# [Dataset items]
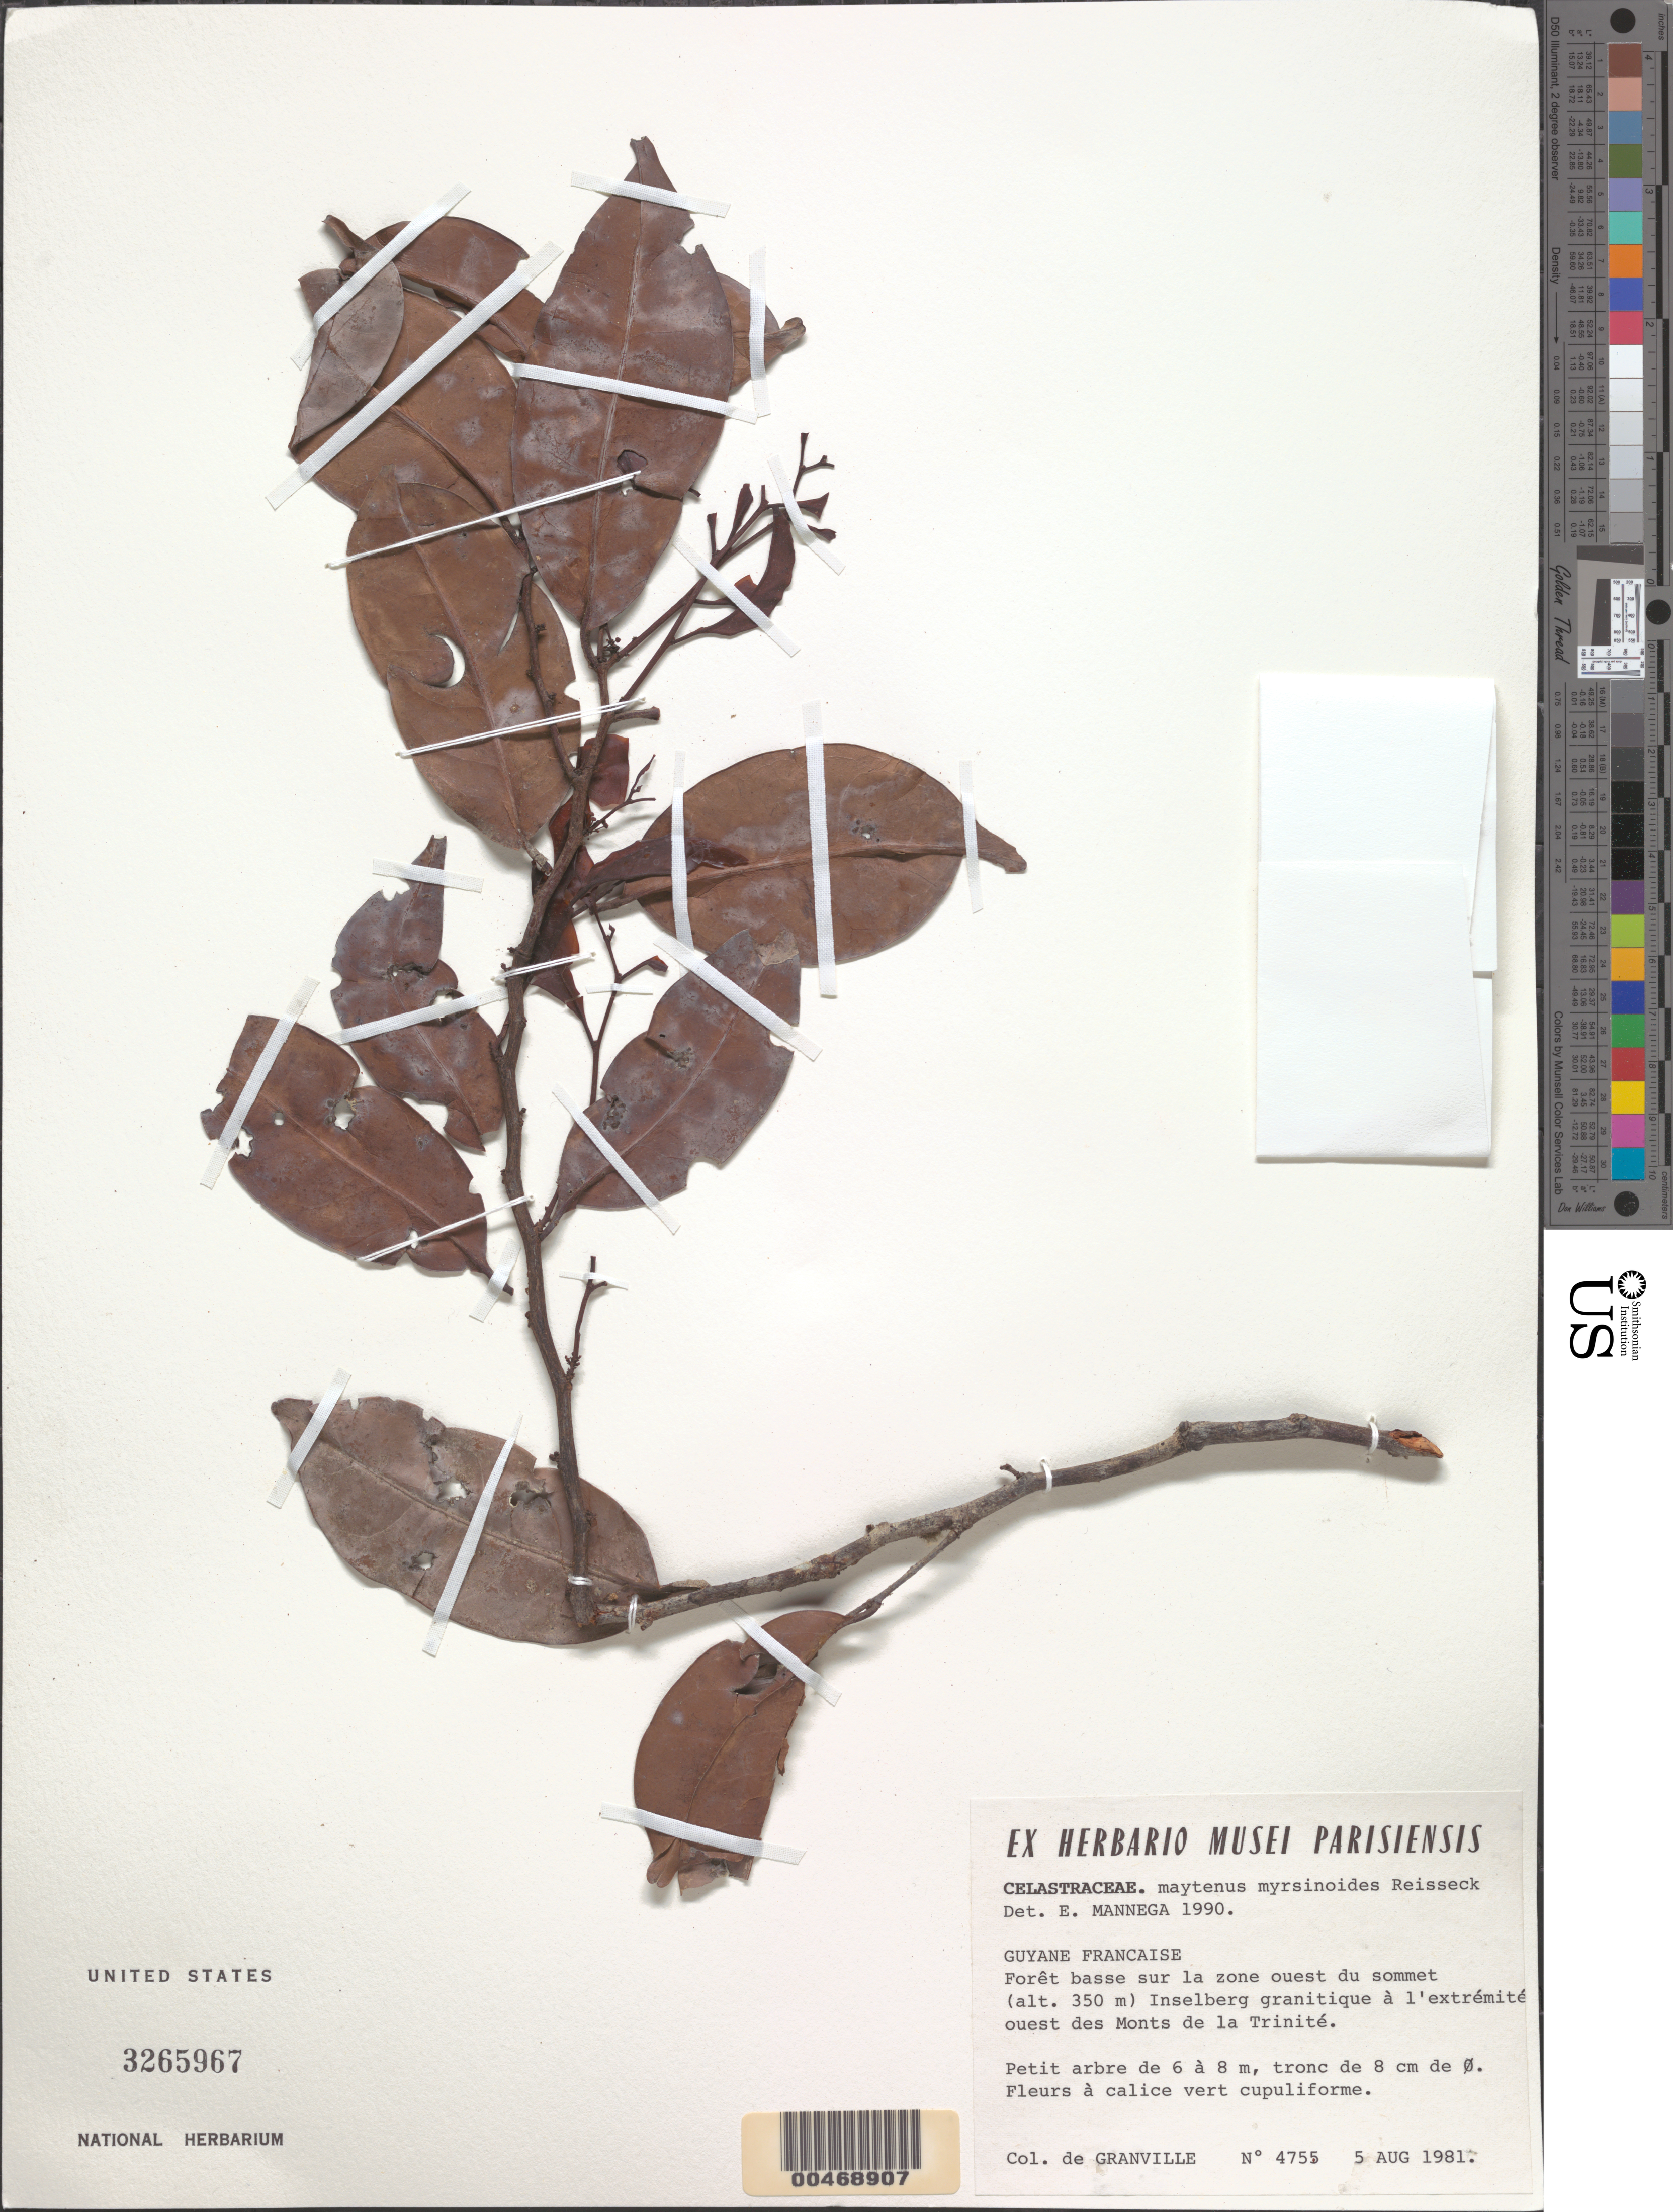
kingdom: Plantae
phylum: Tracheophyta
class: Magnoliopsida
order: Celastrales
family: Celastraceae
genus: Maytenus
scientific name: Maytenus myrsinoides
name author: Reissek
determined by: Mennega, E. A.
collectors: J.-J. de Granville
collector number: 4755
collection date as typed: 5-Aug-81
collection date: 1981-08-05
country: French Guiana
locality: Montagne de la Trinité, sommet NE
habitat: Low forest; granitic mountain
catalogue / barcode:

# [The request]
Reproduce all the items above, substituting "gathering date" for every occurrence of "collection date" and keeping everything else the same. Omit the pictures.

# [Task solution]
kingdom: Plantae
phylum: Tracheophyta
class: Magnoliopsida
order: Celastrales
family: Celastraceae
genus: Maytenus
scientific name: Maytenus myrsinoides
name author: Reissek
determined by: Mennega, E. A.
collectors: J.-J. de Granville
collector number: 4755
gathering date as typed: 5-Aug-81
gathering date: 1981-08-05
country: French Guiana
locality: Montagne de la Trinité, sommet NE
habitat: Low forest; granitic mountain
catalogue / barcode:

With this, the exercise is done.